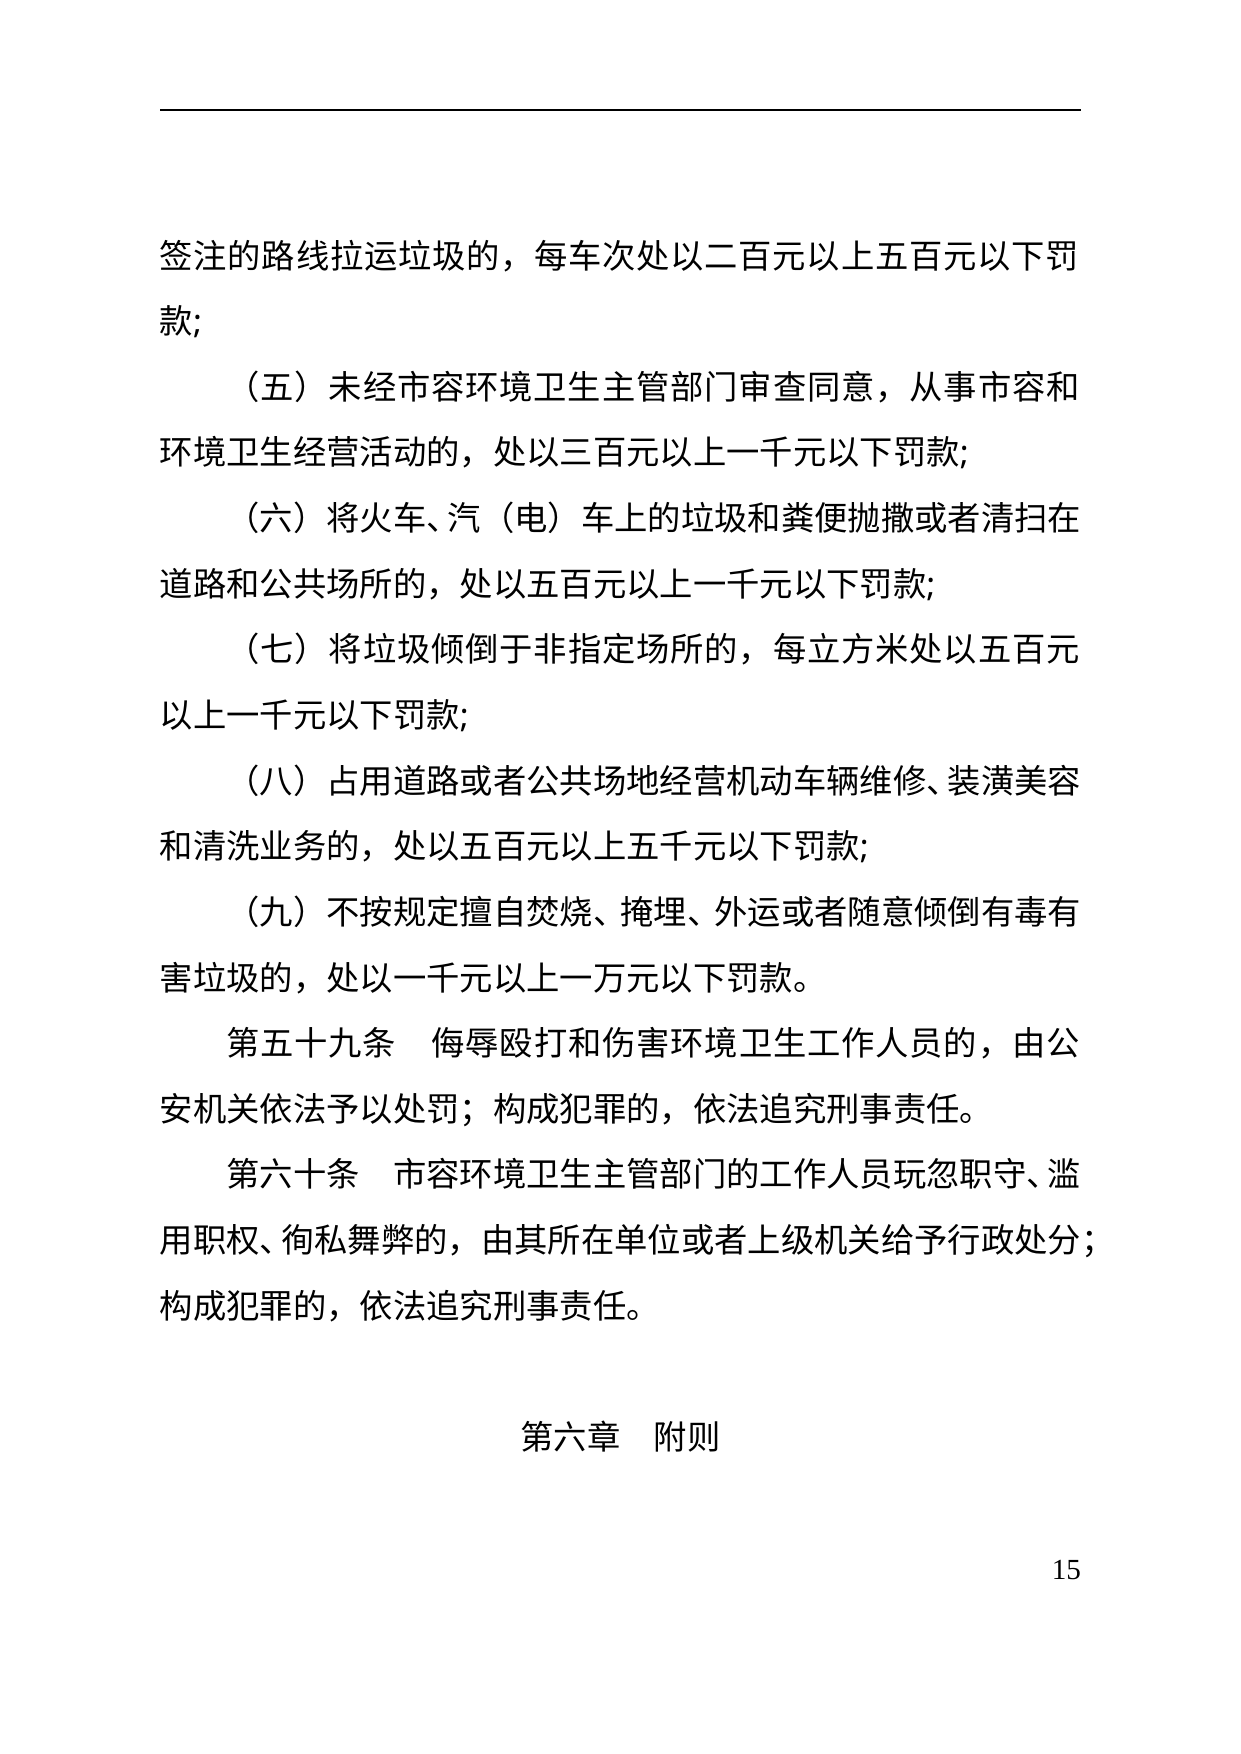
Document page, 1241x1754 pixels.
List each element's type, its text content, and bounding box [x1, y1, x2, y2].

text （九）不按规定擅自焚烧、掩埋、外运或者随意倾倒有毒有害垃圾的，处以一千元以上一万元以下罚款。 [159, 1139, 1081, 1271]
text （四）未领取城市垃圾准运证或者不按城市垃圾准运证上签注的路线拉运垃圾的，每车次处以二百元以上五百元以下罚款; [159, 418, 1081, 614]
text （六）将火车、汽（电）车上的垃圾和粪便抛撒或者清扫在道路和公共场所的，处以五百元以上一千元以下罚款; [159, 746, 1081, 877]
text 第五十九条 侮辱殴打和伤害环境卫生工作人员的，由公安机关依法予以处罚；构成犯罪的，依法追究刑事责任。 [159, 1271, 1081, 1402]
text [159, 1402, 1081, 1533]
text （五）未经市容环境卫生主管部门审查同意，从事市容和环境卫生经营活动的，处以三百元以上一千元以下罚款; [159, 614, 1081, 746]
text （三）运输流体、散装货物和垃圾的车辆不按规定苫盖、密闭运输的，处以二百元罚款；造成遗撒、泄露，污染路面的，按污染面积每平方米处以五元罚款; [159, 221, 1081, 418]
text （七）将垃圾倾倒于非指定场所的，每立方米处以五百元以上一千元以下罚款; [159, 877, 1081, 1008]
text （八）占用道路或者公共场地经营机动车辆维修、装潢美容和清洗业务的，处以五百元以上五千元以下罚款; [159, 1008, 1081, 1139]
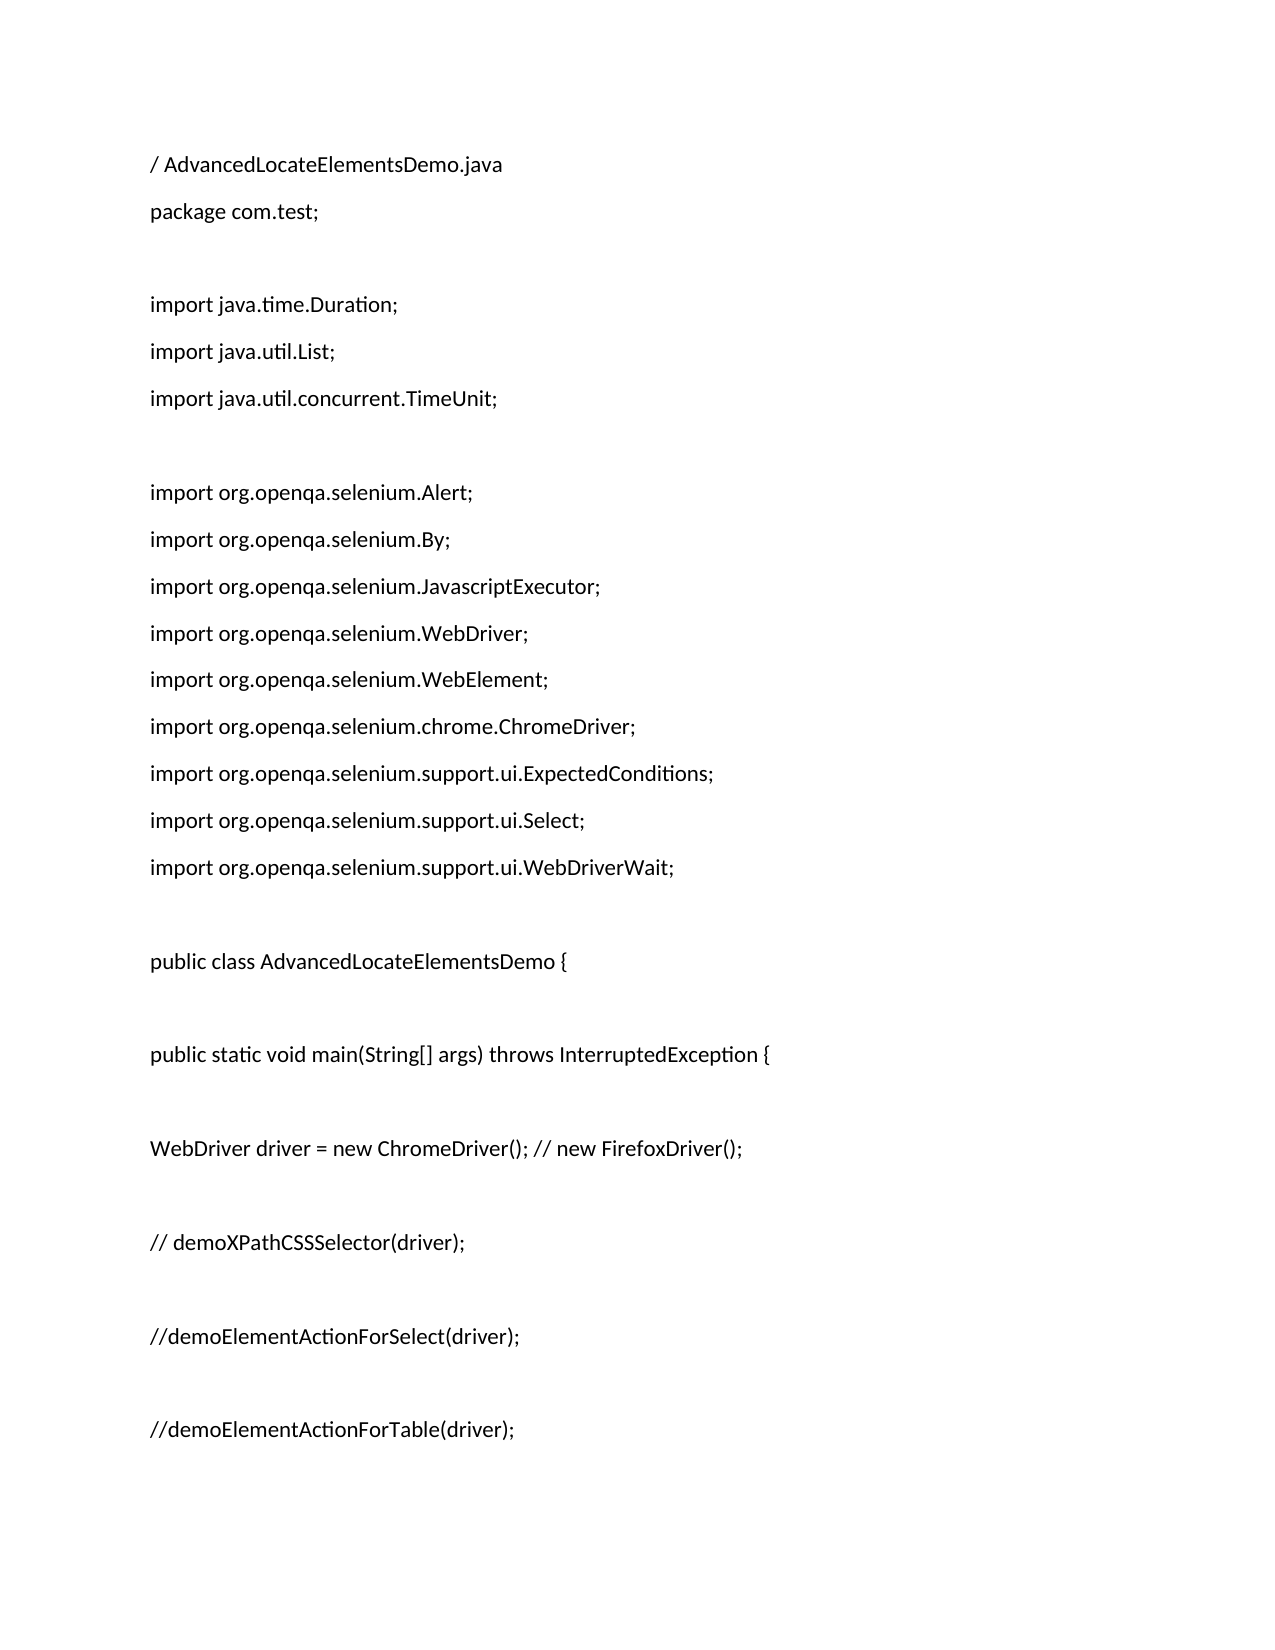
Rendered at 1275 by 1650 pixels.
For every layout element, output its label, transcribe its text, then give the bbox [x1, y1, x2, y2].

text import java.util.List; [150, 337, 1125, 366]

········

[Requirement]: All the material above should be written out exactly, with images omitted.

[Answer for the task]:
Document page, 1241x1754 pixels.
List each element's type, its text content, and bounding box [x1, y1, x2, y2].

text （九）不按规定擅自焚烧、掩埋、外运或者随意倾倒有毒有害垃圾的，处以一千元以上一万元以下罚款。 [159, 1139, 1081, 1271]
text （四）未领取城市垃圾准运证或者不按城市垃圾准运证上签注的路线拉运垃圾的，每车次处以二百元以上五百元以下罚款; [159, 418, 1081, 614]
text （六）将火车、汽（电）车上的垃圾和粪便抛撒或者清扫在道路和公共场所的，处以五百元以上一千元以下罚款; [159, 746, 1081, 877]
text 第五十九条 侮辱殴打和伤害环境卫生工作人员的，由公安机关依法予以处罚；构成犯罪的，依法追究刑事责任。 [159, 1271, 1081, 1402]
text [159, 1402, 1081, 1533]
text （五）未经市容环境卫生主管部门审查同意，从事市容和环境卫生经营活动的，处以三百元以上一千元以下罚款; [159, 614, 1081, 746]
text （三）运输流体、散装货物和垃圾的车辆不按规定苫盖、密闭运输的，处以二百元罚款；造成遗撒、泄露，污染路面的，按污染面积每平方米处以五元罚款; [159, 221, 1081, 418]
text （七）将垃圾倾倒于非指定场所的，每立方米处以五百元以上一千元以下罚款; [159, 877, 1081, 1008]
text （八）占用道路或者公共场地经营机动车辆维修、装潢美容和清洗业务的，处以五百元以上五千元以下罚款; [159, 1008, 1081, 1139]
Rendered at 1275 by 1650 pixels.
For every layout element, output its label, transcribe its text, then give the bbox [x1, y1, x2, y2].

text import java.util.List; [150, 337, 1125, 366]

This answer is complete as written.